In December 2025, the great David Letterman called Kimmel “the leader of the resistance.”

“People like you and people like Stephen [Colbert] and people like Seth [Meyers] do such a masterful job of this defending democracy. Thank God for you, thank God for others, SNL and everybody else. I think it’s the way things need to be in a democracy that’s seemingly this crippled,” Letterman told a noticeably emotional Kimmel.

Appropriately absent from Letterman’s list of late-night heroes was Jimmy Fallon, the tepid host of NBC’s The Tonight Show. Fallon will be remembered primarily for the time he gleefully tossled Trump’s hair in an appearance before the 2016 election. Many believe this infantile stunt helped propel Trump to the White House, by “humanizing” him.

In a June 2018 interview with The Hollywood Reporter, Fallon admitted that the hair segment was a mistake … sort of. “I’m sorry if I made anyone mad,” he groveled.

Reminder: Any time an apology includes the word “if”, it’s not an apology.

Notably, Kamala Harris did not sue NBC over Fallon’s Trump-tastic stunt. She should have.

I’ll be watching when the final episode of The Late Show with Stephen Colbert airs May 21, probably with a wet tissue in one hand and a stiff drink in the other.

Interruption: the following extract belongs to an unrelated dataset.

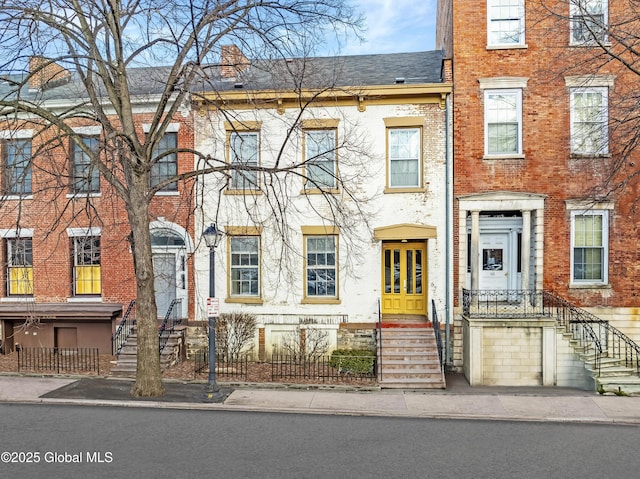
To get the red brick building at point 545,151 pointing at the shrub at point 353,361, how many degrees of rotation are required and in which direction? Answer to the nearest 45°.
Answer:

Chances are good that one of his last guests will be Chef Jose Andres, whose charitable World Central

Kitchen has been gifted well over $1 million by Colbert’s show. Over the years, Colbert has also contributed millions to City of Hope, Habitat for Humanity, Yellow Ribbon Project, Amnesty International, Autism Speaks and other upstanding, worthy organizations.

Maybe Colbert’s grateful viewers should thank him for his generosity — the millions of laughs — with a Nobel Peace Prize nomination.

Now, that would really tossle Trump’s hair.